Calculate duration when measurements are non-zero

Hi,

I have done some searching but haven’t found a suitable solution yet.

I would like to count the time where a defined measurement returns non-zero values in Flux.

My usecase is: My desktop PC is connected to a smart plug that constantly measures the consumed energy. When the desktop PC is off, it measures 0W and stores it periodically into an InfluxDB. When it is on, it stores the actual power consumption (e.g. 120 W) periodically as well.

Let’s say I have a time window of 24 hours and within this window there are two periods of 60 minutes each where the power consumption is >0. Thus, I would like to have the value 120 (minutes) returned to display it as my online time.
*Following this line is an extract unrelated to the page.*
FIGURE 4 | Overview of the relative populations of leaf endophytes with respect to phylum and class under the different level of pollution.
I am able to display the current consumption in Grafana like this:

from(bucket: "iobroker")
  |> range(start: v.timeRangeStart, stop: v.timeRangeStop)
  |> filter(fn: (r) => r["_measurement"] == "TS011F_plug_1.load_power")
  |> filter(fn: (r) => r["_field"] == "value")
  |> aggregateWindow(every: 1m, fn: mean, createEmpty: false)

Any help is appreciated.

I can’t help you with Flux specifically (I haven’t moved on from InfluxQL yet),
however I think what you want to do in general is to simply count the number
of non-zero samples you have in the 24 hour time window, and then multiply
this by the sampling interval of your power meter.
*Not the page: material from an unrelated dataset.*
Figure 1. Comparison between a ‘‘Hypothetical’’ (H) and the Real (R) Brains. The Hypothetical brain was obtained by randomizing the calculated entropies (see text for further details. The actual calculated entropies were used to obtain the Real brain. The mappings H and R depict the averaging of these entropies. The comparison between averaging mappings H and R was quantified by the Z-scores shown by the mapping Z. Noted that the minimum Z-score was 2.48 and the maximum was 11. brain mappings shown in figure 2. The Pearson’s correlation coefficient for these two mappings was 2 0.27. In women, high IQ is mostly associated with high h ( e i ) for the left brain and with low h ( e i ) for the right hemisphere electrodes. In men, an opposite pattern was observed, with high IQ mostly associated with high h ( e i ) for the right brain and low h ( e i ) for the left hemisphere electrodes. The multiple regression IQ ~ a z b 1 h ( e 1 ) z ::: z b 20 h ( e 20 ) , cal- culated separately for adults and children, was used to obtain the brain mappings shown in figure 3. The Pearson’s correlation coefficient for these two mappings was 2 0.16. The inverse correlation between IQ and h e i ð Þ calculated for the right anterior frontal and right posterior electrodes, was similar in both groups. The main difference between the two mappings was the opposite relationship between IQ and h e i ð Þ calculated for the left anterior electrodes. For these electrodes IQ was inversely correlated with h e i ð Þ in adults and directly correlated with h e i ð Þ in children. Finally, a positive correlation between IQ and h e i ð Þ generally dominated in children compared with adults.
So, if you take a power sample every minute, and your computer was on for two
1-hour periods, you would have 60+60 = 120 non-zero samples.

If your sampling is only every 5 minutes, then you would have 12+12 = 24, and
24*5 = 120 non-zero samples.

If your sampling is every 5 seconds, then you would have 1260 + 1260 = 1440,
and 1440 * (5/60) = 120 non-zero samples.
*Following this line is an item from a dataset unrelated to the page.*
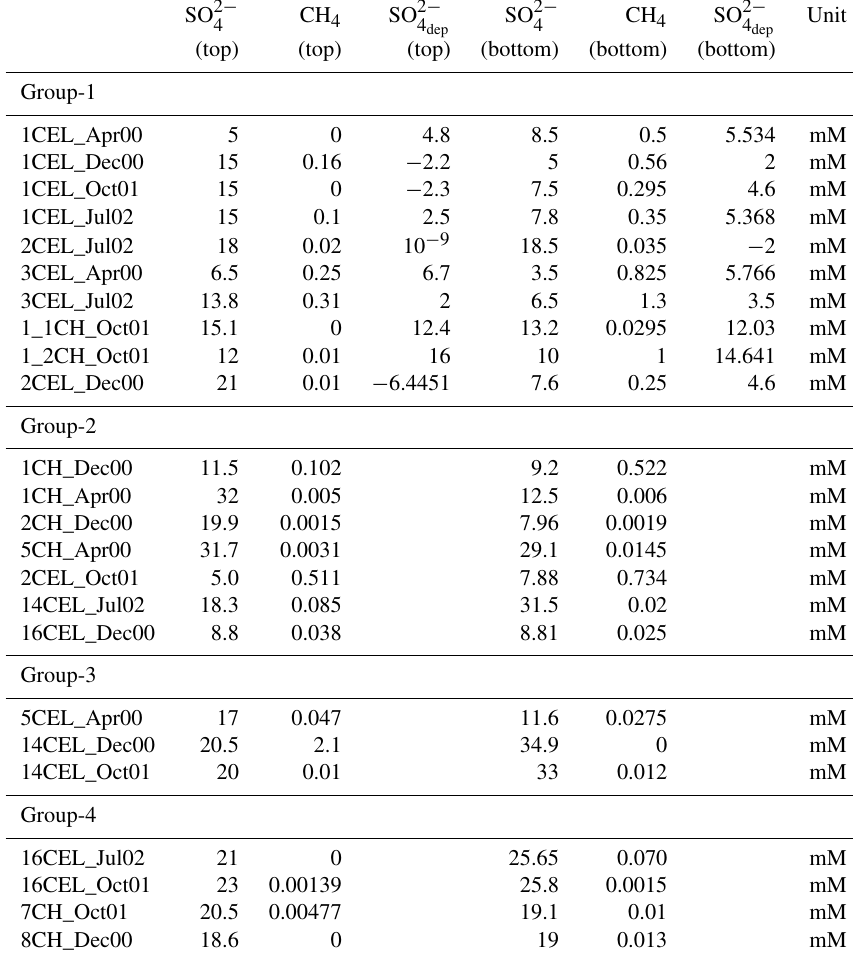
Table A2. Boundary conditions used in the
I hope that helps to point you in a helpful direction.

Antony.

Thank you for the reply, but I don’t think it will work as there may be storing outages, e.g. network problems, donwtimes etc that will affect the number of non-zero samples.

Hm, I don’t think any query can help you to reconstruct missing data :frowning:

Antony.

Reconstructing data is not necessary. Each “online window” has a predecessor point that is 0W, then x points that are >0W and a sucessor point that is again 0W. x is variable.

The challenge is to add the duration of all these windows.